Due to the economic disruptions caused by the COVID-19 Pandemic, it is anticipated that City revenues and sales tax revenues in particular, will be down substantially for 2020, and likely substantially below the revenues that would be allowed to be retained and spent. However, because under TABOR, the following year’s revenue and spending limitations are based upon the prior year’s actual revenues or allowed revenues, whichever is lower, plus growth and inflation, the TABOR limits would be effectively lowered below the 2019 level and possibly prior levels. This effect during periods of economic recession has been called “ratcheting down”.
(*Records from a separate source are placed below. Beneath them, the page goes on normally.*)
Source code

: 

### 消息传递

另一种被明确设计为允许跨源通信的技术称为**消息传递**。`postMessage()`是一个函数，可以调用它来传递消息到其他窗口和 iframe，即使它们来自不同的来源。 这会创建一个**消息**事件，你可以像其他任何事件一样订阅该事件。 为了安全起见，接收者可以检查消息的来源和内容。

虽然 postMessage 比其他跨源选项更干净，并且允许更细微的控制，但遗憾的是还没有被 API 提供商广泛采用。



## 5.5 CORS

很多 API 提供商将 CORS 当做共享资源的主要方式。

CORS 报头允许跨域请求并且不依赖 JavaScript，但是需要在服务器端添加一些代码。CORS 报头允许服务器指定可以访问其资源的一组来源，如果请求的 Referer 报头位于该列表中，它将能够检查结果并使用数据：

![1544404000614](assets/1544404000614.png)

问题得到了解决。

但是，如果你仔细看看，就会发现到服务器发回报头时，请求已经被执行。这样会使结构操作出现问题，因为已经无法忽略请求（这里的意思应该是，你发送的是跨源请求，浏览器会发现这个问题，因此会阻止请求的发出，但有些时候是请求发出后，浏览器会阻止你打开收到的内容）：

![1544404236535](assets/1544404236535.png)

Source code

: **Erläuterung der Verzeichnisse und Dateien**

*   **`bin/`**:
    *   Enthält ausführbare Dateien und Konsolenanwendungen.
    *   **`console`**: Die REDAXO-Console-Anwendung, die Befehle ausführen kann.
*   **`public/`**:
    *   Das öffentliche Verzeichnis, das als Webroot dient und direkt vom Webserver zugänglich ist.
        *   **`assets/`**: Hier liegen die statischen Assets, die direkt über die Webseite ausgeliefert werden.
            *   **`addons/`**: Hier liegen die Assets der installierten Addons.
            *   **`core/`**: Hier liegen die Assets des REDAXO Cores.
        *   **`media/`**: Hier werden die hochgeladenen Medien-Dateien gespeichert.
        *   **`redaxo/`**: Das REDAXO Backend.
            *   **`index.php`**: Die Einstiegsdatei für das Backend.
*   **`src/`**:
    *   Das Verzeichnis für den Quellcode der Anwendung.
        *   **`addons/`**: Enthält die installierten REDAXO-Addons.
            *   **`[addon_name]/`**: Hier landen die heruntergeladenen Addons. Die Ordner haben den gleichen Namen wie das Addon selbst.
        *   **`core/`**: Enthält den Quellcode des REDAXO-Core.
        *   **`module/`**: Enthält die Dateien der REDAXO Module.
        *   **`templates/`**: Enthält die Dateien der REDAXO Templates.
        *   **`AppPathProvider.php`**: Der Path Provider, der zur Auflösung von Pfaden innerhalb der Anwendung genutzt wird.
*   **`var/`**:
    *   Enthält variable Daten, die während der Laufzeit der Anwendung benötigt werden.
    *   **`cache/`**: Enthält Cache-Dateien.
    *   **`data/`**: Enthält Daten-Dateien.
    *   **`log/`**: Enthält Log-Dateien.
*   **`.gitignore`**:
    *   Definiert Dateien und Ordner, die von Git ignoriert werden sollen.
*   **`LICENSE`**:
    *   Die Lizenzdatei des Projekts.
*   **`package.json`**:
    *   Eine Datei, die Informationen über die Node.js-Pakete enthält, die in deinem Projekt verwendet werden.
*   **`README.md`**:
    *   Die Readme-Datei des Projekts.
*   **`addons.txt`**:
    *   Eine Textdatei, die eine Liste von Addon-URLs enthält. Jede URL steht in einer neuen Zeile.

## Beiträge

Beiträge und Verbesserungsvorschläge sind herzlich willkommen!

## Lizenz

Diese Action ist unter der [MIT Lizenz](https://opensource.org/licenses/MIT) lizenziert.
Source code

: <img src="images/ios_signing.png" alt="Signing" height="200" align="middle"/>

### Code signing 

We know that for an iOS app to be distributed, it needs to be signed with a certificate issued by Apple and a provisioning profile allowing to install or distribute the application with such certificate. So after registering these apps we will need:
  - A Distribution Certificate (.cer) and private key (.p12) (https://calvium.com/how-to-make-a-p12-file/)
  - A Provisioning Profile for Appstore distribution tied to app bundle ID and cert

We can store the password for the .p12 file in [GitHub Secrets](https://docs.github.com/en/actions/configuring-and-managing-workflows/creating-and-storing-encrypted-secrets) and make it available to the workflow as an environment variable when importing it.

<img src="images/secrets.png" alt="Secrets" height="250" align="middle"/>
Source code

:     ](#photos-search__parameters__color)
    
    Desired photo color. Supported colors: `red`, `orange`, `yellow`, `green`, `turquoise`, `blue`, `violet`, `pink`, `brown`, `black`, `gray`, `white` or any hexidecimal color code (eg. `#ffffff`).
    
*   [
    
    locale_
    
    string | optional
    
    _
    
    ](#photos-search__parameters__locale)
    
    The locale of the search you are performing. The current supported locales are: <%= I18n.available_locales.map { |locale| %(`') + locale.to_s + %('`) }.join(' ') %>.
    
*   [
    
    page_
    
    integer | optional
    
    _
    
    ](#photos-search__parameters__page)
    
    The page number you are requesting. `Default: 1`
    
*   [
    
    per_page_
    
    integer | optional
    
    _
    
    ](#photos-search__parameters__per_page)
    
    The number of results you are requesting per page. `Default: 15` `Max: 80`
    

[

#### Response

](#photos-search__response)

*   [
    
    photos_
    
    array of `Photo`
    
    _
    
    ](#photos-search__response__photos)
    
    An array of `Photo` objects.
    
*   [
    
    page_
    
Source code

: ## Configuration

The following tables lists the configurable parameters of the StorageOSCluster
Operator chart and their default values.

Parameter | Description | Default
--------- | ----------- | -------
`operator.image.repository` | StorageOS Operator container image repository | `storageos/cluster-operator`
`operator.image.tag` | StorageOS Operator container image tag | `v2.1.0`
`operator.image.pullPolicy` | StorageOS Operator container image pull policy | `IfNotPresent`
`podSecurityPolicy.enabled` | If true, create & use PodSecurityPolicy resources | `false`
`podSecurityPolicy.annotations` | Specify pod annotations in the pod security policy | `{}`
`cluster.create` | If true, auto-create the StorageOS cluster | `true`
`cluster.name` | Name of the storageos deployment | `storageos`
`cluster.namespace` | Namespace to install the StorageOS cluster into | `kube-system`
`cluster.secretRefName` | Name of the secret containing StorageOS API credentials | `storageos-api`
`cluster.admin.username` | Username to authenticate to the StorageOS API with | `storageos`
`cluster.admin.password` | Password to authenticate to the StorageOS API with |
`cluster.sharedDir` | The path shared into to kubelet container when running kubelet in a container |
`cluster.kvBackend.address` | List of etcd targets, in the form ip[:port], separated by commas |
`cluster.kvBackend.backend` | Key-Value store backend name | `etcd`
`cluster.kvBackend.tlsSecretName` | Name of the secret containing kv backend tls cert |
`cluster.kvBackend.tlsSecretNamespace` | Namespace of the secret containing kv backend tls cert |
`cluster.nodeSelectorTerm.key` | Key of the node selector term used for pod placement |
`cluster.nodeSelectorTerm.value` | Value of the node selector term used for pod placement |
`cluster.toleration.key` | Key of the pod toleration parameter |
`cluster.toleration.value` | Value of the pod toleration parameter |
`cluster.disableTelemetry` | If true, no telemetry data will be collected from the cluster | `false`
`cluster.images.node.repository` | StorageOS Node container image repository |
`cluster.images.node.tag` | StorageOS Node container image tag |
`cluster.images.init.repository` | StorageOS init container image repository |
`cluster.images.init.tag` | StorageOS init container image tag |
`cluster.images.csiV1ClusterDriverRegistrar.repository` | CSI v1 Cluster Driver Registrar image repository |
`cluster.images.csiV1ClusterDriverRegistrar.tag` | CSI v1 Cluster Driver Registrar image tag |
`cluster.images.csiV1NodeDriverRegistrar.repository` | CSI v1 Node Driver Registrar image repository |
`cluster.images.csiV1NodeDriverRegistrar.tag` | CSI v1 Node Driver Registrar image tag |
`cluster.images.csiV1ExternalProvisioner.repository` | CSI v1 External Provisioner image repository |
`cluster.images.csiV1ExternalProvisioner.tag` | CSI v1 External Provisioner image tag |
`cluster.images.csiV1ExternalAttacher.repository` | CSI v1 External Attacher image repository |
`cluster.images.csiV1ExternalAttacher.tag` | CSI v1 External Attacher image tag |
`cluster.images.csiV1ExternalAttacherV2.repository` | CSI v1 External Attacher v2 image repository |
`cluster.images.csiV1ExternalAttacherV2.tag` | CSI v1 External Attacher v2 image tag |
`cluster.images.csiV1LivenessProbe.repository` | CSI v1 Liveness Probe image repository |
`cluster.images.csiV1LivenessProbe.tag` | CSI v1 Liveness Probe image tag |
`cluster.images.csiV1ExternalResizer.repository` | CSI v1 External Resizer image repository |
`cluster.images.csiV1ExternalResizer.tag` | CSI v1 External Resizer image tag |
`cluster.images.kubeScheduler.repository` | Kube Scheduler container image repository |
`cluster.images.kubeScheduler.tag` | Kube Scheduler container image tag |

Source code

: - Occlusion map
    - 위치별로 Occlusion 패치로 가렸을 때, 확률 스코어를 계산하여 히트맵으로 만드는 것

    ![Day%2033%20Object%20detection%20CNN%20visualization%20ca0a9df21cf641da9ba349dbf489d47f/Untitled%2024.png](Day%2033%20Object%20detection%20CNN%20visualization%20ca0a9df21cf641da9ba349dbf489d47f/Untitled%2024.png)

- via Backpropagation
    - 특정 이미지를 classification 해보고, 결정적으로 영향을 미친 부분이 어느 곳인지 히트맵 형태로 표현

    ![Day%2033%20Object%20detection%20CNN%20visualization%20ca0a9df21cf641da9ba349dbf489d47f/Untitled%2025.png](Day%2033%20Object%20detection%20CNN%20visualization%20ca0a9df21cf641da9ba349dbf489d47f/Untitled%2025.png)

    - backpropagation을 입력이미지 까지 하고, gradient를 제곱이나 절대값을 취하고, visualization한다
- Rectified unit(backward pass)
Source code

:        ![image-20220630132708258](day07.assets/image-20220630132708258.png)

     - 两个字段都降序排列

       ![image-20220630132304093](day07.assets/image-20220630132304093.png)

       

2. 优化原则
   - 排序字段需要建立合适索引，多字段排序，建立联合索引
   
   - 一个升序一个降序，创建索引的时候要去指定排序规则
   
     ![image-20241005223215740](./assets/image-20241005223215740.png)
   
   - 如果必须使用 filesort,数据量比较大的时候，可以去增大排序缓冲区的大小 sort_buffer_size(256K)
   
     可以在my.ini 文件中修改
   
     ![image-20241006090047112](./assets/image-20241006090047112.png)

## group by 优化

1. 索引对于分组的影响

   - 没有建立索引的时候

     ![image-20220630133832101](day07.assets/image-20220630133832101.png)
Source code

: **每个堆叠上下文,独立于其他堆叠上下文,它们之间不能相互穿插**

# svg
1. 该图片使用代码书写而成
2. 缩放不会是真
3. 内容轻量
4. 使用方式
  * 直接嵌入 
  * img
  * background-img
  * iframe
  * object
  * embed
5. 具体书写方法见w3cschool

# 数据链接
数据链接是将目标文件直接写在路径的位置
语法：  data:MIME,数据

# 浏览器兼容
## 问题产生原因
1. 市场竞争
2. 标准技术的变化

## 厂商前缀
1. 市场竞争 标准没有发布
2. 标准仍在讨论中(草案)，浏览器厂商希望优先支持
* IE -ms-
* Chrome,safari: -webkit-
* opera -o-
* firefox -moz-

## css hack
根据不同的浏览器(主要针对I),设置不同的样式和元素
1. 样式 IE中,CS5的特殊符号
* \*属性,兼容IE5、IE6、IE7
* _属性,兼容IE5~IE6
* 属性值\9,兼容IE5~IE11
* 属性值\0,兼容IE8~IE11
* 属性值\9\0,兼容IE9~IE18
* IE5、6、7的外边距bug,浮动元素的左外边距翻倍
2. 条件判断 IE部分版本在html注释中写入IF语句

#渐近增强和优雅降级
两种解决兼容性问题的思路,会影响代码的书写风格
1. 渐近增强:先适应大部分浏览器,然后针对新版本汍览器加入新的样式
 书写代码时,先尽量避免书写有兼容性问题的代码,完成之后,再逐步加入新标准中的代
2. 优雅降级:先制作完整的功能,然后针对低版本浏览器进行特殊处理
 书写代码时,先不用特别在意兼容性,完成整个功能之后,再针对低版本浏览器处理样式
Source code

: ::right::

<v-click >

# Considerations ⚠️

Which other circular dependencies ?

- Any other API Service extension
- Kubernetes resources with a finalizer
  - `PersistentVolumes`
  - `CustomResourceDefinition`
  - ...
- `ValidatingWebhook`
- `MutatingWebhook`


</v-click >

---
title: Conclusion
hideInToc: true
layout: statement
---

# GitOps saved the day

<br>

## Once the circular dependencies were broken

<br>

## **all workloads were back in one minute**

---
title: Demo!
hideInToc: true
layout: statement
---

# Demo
The Resolution before City Council would present a question to the voters, allowing the City to retain and spend the 2019 and 2020 revenues, as well as resetting the revenue limitations for 2021 and later years based upon the higher of the 2019 or 2020 revenues.

There is no tax increase of any kind associated with this ballot measure.
Councilor Yolanda Avila: Proposing a fee on plastic bags. - COURTESY CITY OF COLORADO SPRINGS
  • Courtesy City of Colorado Springs
  • Councilor Yolanda Avila: Proposing a fee on plastic bags.
It's unclear if these two questions would meet the single-subject requirement for ballot measures.

• A measure, proposed by Councilor Yolanda Avila, would charge consumers 10 cents per single use plastic bag. It's described like this in Council backup materials:
Upon passage of the question by the voters, beginning July 1, 2021, stores may sell single use plastic carryout bags to customers for ten cents ($0.10) per bag. Bag fees are to be split sixty percent (60%) to the City and forty percent (40%) to the store. The City will use the bag fees for administrative costs, funding clean up events in the City’s parks, rights-of way and other public properties, educational activities related to the environment, programs and infrastructure to reduce waste, and mitigation of the effects of waste in the City’s public spaces. The store would use the fees for the purposes set forth in the Code provisions, including educational efforts related to the fee, administration and signage.
• Protect Our Parks — This measure has been in the making since 2018, but it's not listed under the ballot measures heading on today's Council agenda, but rather is labeled "Items Under Study."

Advocates want the city to refer a measure to the ballot that would require the city to gain voter approval to sell or trade away park land, as the city did in 2016 when it traded the 189-acre Strawberry Fields open space to The Broadmoor hotel. Advocates have had a hard time, though, convincing Council to simply let voters weigh in on such a measure.